Saturday, July 10, 2010

Colin Campbell on the Flawed/Failed Strategy of the NIH

It's awesome to witness the macro-views of Dr. Colin Campbell, author of The China Study and Emeritus Professor of nutritional biochemistry at Cornell. In this Huffington Post piece, he calls on the National Institutes of Health (NIH), the "most prominent biomedical research institution in the world," to establish an Institute of Nutrition -- amazingly, not one of its 27 existing institutes is dedicated to that subject!

Is that amazing? The "National Institutes of HEALTH" has 27 institutes and centers that deal with everything except the connection between food (nutrition) and health.

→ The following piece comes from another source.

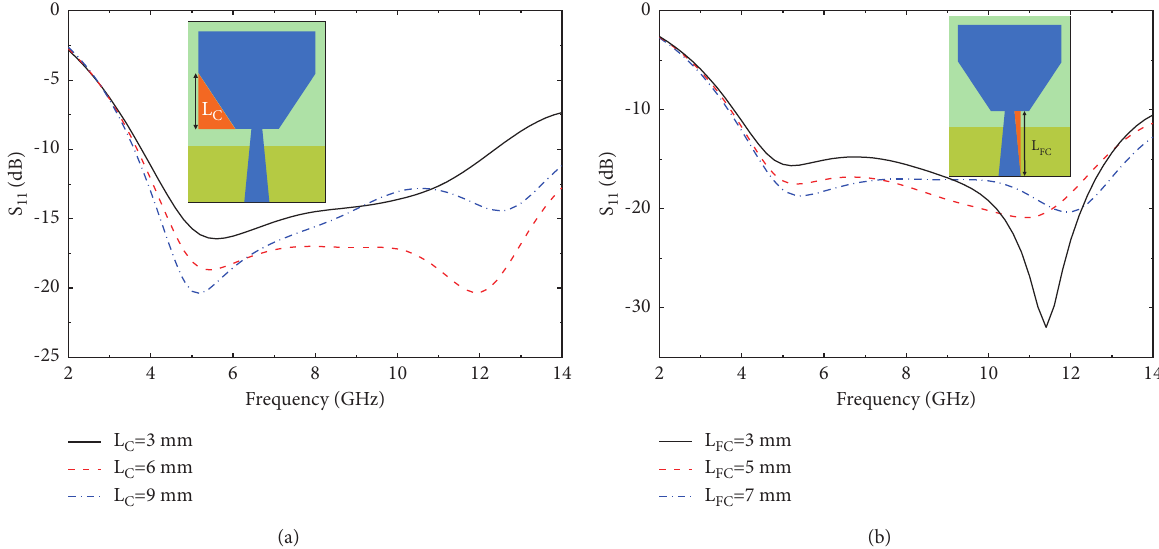
Figure 3: S 11 simulation results of different long-side values of truncated triangular slots. (a)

In his piece, Dr. Campbell explains why this is needed: the "genome project" has been a failed exercise in promoting health. It serves other purposes, but its hoped-for ability to reverse major diseases by genetic manipulation has produced no results. Rather, laboratories like Dr. Campbell's, and others', have shown that nutrition has the power to suppress genetic tendencies toward disease. Yet this is being totally overlooked, if not ignored, by the NIH and other mainstream medical institutions.

He concludes:
As for health professionals who claim they cannot convince patients to change their dietary practices, this is not surprising when the professionals themselves are not educated in this field and are vested in a strategy that is the antithesis of good nutrition. It is time we recognize what nutrition can do and a good place to start is to establish an NIH Institute of Nutrition dedicated for this purpose.